++++ DATASET RECORDS ++++
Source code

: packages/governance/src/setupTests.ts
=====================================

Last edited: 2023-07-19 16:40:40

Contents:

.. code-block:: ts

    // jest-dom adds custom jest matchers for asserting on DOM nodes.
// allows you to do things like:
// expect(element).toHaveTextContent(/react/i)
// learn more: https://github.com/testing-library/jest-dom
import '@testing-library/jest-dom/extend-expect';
++++
YOUR GOAL:
Among the lines above, find those with the word "testing". Copy them.

THE COMPLETED TASK:
// learn more: https://github.com/testing-library/jest-dom
import '@testing-library/jest-dom/extend-expect';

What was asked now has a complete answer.